La situation est tragique et la Tribune s’en est faite l’écho, que ce soit à Gaza, où le curé de la paroisse latine témoigne de la situation humanitaire dramatique, ou en Irak, comme nous le dit Mgr Melki, exarque patriarcal de Jérusalem et de Terre Sainte pour l’Eglise Syriaque-Catholique, le Père Anis Hanna, o. p., et plus largement l’ensemble des chefs d’Eglises.

Mais le Christ nous redit que la Paix est possible. Nous le savons, c’est au plus profond de notre humanité qu’Il est venu nous rejoindre et qu’il nous prend par la main, à l’image de cette icône de la Résurrection où Il marche sur les portes des Enfers pour venir saisir la main d’Adam et l’en faire sortir. Alors là encore, aujourd’hui comme il y a deux mille ans, le Christ peut accomplir ce miracle de Paix.
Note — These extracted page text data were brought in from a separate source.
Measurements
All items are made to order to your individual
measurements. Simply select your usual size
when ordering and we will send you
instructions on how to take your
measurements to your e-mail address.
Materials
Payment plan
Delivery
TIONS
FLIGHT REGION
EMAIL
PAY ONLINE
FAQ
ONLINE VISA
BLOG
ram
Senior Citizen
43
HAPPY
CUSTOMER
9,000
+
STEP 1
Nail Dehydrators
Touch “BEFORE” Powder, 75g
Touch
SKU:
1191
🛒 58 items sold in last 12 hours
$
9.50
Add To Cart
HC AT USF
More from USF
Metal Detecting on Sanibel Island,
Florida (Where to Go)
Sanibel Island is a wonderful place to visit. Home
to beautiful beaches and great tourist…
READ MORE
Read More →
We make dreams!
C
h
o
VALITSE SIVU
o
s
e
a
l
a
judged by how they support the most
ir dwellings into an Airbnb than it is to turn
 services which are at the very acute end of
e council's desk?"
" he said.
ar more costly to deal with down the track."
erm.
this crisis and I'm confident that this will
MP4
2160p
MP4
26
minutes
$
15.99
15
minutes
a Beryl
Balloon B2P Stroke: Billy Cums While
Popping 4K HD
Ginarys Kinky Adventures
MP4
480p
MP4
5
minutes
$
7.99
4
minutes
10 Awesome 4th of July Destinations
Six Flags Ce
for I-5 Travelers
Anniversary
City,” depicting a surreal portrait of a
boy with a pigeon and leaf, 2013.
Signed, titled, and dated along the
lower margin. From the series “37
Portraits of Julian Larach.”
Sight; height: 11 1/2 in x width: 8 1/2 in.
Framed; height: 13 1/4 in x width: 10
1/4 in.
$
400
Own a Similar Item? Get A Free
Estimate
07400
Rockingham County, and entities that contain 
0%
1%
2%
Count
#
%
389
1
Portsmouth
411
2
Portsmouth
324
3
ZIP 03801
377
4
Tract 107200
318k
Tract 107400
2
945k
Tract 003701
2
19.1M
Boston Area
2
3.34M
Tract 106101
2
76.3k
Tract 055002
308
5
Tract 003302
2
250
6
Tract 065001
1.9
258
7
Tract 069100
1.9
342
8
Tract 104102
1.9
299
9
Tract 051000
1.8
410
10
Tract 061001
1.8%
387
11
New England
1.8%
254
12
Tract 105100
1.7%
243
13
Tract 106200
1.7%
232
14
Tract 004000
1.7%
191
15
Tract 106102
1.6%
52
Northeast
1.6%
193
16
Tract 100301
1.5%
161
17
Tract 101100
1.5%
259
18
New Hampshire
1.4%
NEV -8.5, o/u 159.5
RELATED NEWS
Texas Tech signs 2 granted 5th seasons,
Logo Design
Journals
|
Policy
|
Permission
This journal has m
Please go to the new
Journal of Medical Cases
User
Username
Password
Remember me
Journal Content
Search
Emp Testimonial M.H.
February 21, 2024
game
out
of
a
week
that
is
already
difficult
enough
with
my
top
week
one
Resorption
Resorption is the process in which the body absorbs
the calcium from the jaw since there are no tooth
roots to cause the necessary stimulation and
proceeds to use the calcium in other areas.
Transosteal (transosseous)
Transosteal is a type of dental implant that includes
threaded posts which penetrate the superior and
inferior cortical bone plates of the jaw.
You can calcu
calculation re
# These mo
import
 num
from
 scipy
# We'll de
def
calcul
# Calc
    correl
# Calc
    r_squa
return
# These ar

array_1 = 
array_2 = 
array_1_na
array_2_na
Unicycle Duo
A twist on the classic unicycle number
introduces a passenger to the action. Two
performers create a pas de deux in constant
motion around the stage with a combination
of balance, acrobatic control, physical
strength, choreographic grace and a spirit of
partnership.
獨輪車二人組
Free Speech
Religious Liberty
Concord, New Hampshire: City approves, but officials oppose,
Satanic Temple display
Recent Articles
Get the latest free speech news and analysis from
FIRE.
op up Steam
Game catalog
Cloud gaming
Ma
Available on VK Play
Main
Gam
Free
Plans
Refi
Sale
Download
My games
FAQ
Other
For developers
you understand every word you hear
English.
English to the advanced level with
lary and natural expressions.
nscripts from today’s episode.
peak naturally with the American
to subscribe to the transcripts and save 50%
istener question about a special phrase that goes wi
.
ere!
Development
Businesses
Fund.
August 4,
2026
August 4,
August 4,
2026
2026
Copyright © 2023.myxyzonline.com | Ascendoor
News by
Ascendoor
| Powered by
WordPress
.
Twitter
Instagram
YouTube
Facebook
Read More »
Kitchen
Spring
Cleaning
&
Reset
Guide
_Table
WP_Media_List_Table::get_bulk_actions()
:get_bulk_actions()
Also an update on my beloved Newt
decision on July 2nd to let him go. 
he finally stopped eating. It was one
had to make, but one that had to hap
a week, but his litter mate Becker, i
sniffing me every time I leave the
Mais Il ne le peut pas sans les Hommes. Il faut donc saluer les initiatives qui émergent dans ce contexte où la Paix semble oubliée. Ainsi cette manifestation commune de citoyens israéliens et d’Arabes disant que « Juifs et Arabes refusent d’être ennemis » ou l’initiative de parents qui se retrouvent, malgré la douleur, pour dépasser la haine.

La Paix doit donc être notre objectif, à nous qui vivons loin de Terre Sainte et d’Orient. Elle passe, à notre niveau, par le soutien à nos frères Chrétiens, ferment de pardon et de compréhension entre les communautés.

Soutien par la Parole. Ils ont besoin que l’on parle d’eux, car « le silence [leur] fait mal«  comme l’énonce douloureusement Mgr Grégoire Pierre Melki. La sensibilisation des décideurs politiques est ici primordiale. Il faut saluer la création du groupe parlementaire français ainsi que la visite effectuée par S. B. Fouad Twal, Patriarche latin de Jérusalem à la Maison Blanche la semaine dernière.

Soutien par la prière. Ils ont besoin que l’on prie pour eux, et les initiatives en ce sens se multiplient : prières organisées par les jeunes étudiants français, tels ceux de la communauté étudiante catholique de Dijon, qui préparaient depuis des mois leur rencontre avec les Chrétiens de Terre Sainte et dont le pèlerinage a été annulé, prière universelle à l’initiative de la Conférence des Evêques de France, mais aussi prière des chrétiens de Jérusalem pour leurs frères de Gaza.

Soutien par notre présence sur place. Les Chrétiens ont besoin d’être « confortés dans la foi », comme l’évoque la prière à Marie, Reine de Terre Sainte. Et comment mieux les conforter qu’en les visitant ? Ainsi, Mgrs Barbarin, Dubost et Gollnish se sont rendus la semaine dernière en Irak comme messagers de paix. En Terre Sainte, les pèlerinages continuent, tel celui des séminaristes parisiens venus vivre la Bible sur le terrain. Venir en pèlerinage en Terre sainte, c’est apporter à nos frères sur place le soutien de l’Eglise universelle.